Reading passage:
★ ★ ★ ★ ★

Compliance Checklist for Crypto Exchanges under the PMLA

The latest notification issued on March 07, 2023, brought crypto exchanges under the purview of the Prevention of Money Laundering Act, of 2002 in India.

By virtue of this notification, the government included persons dealing in the following activities as persons carrying on a designated business or profession –

  • the exchange between VDAs and fiat currencies;
  • the exchange between one or more forms of VDAs;
  • transfer of VDAs;
  • safekeeping or administration of VDAs or instruments enabling control over VDAs; and
  • participation in and provision of financial services related to an issuer’s offer and sale of a VDA.

In other words, cryptocurrency exchanges will now be covered under the definition of ‘reporting entity’ under the PMLA and will therefore be required to maintain such records and undertake such reporting obligations as laid down under the Act, and the rules made thereunder.

 S.No

Compliance Checklist for Crypto Exchange

1 Proper policy framework as per Prevention of Money Laundering Act, 2002
2 Approval of policy framework in the board meeting
3 Appointment of Principal Officer
  Registration on FIU-IND Portal. Communicate the name, designation and address of the Principal Officer to FIU-IND.
4 Registration on Central KYC Registry (Rule-9(I) (1)
5

KYC documents Upload to the Central KYC Registry (As per Prevention of Money-laundering (Maintenance of Records) Amendment Rules, 2015, Rule 9 (I) (1A), every reporting entity shall within three days after the commencement of an account-based relationship with a client, file the electronic copy of the client´s KYC records with the Central KYC Registry.)

6 Robust documented process of client due-diligence

The reporting entity is required to

(i)   identify its clients, verify their identity, and obtain information on the purpose and intended nature of the business relationship;

(ii) to determine whether a client is acting on behalf of a beneficial owner, and (iii) to identify the beneficial owner and take all steps to verify the identity of the beneficial owner.

The client due diligence (CDD) has to be done at the time of opening of an account as well as periodically during the tenure of the business relationship.

7 Maintenance of records and furnishing of reports to FIU-IND-

Every reporting entity is required to furnish information about –

(i)      all cash transactions of the value of more than ten lakh rupees or its equivalent in foreign currency.

(ii)    all series of cash transactions integrally connected to each other which have been individually valued below rupees ten lakhs or its equivalent in foreign currency where such series of transactions have taken place within a month, and the monthly aggregate exceeds an amount of ten lakh rupees or its equivalent in foreign currency.

★ ★ ★ ★ ★

Exercise directions: Write out the checklist from "1 Proper policy" up to and including "Registry (Rule-9(I) (1)", swapping each "Principal Officer" for "Compliance Officer". The data after this point has no role here.

Provided data:
★ ★ ★ ★ ★

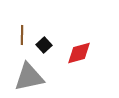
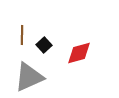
gray triangle: rotated 12 degrees counterclockwise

★ ★ ★ ★ ★

Solution to this exercise:
1 Proper policy framework as per Prevention of Money Laundering Act, 2002
2 Approval of policy framework in the board meeting
3 Appointment of Compliance Officer
  Registration on FIU-IND Portal. Communicate the name, designation and address of the Compliance Officer to FIU-IND.
4 Registration on Central KYC Registry (Rule-9(I) (1)